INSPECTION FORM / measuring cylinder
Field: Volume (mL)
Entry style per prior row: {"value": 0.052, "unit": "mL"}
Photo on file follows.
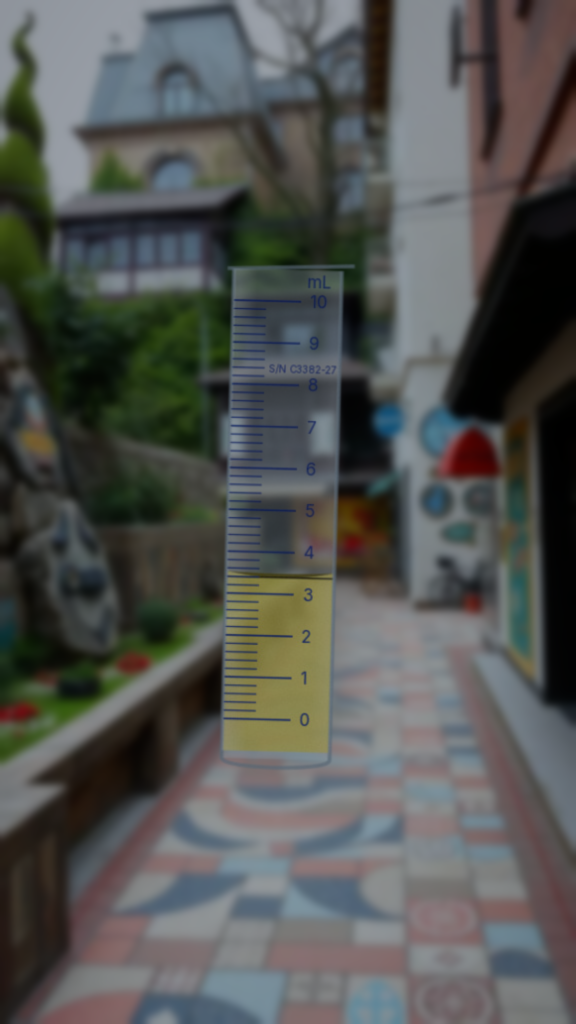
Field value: {"value": 3.4, "unit": "mL"}
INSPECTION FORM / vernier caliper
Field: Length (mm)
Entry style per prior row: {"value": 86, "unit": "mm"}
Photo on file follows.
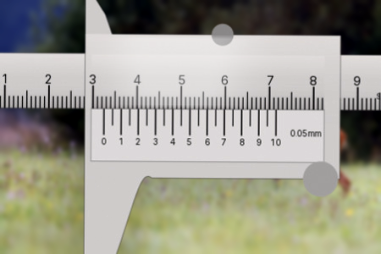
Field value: {"value": 32.5, "unit": "mm"}
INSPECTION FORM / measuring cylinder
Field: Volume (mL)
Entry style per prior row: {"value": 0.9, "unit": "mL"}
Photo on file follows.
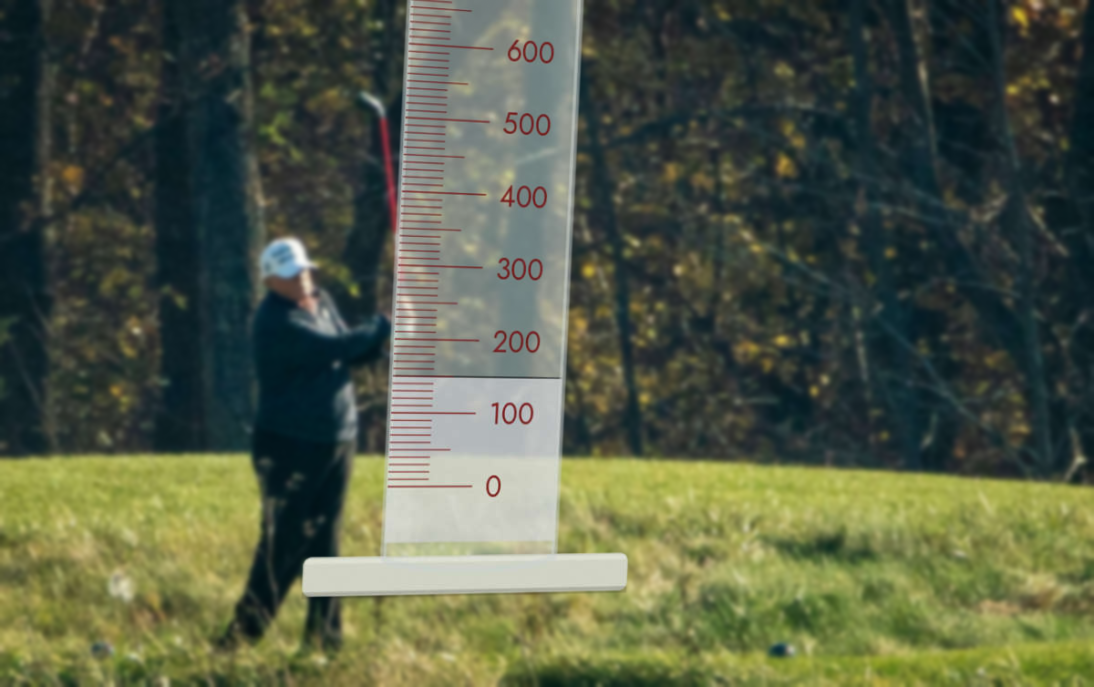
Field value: {"value": 150, "unit": "mL"}
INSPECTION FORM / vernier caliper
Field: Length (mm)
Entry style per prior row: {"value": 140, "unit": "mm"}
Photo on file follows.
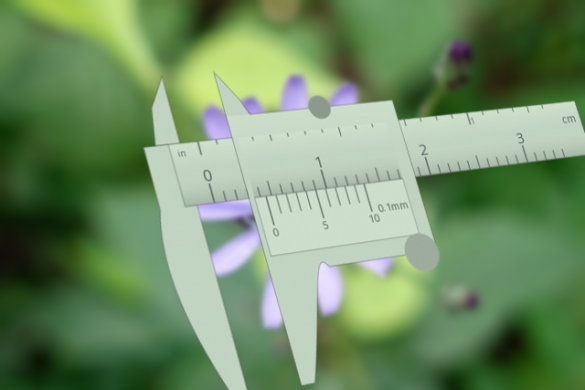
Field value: {"value": 4.5, "unit": "mm"}
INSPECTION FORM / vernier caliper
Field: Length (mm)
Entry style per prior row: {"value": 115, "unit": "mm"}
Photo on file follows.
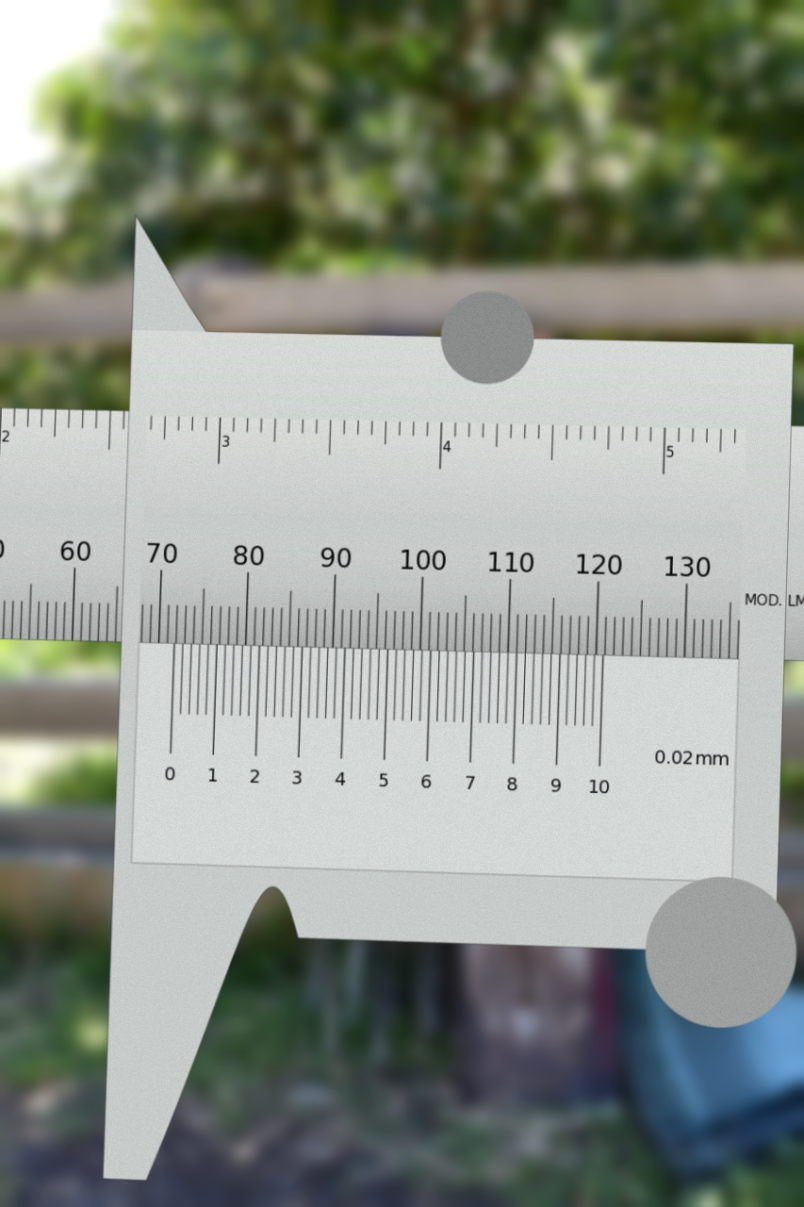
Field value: {"value": 71.8, "unit": "mm"}
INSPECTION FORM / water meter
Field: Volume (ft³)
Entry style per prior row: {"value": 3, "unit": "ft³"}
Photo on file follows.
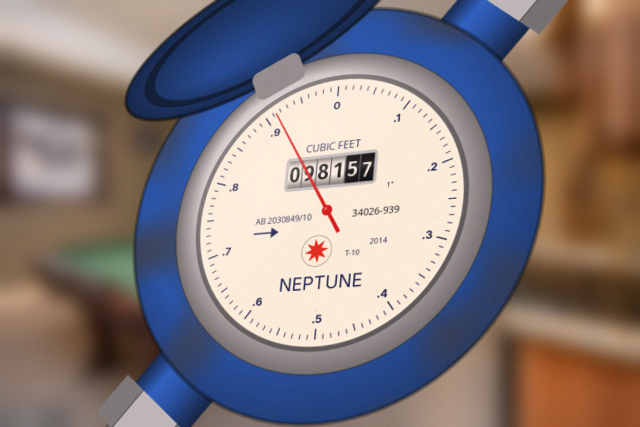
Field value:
┄┄┄┄┄┄┄┄┄┄
§ TASK DIRECTIONS:
Copy every line of the data above word for word, leaving out the pictures.

§ ANSWER SPACE:
INSPECTION FORM / measuring cylinder
Field: Volume (mL)
Entry style per prior row: {"value": 0.052, "unit": "mL"}
Photo on file follows.
Field value: {"value": 3.4, "unit": "mL"}
INSPECTION FORM / vernier caliper
Field: Length (mm)
Entry style per prior row: {"value": 86, "unit": "mm"}
Photo on file follows.
Field value: {"value": 32.5, "unit": "mm"}
INSPECTION FORM / measuring cylinder
Field: Volume (mL)
Entry style per prior row: {"value": 0.9, "unit": "mL"}
Photo on file follows.
Field value: {"value": 150, "unit": "mL"}
INSPECTION FORM / vernier caliper
Field: Length (mm)
Entry style per prior row: {"value": 140, "unit": "mm"}
Photo on file follows.
Field value: {"value": 4.5, "unit": "mm"}
INSPECTION FORM / vernier caliper
Field: Length (mm)
Entry style per prior row: {"value": 115, "unit": "mm"}
Photo on file follows.
Field value: {"value": 71.8, "unit": "mm"}
INSPECTION FORM / water meter
Field: Volume (ft³)
Entry style per prior row: {"value": 3, "unit": "ft³"}
Photo on file follows.
Field value:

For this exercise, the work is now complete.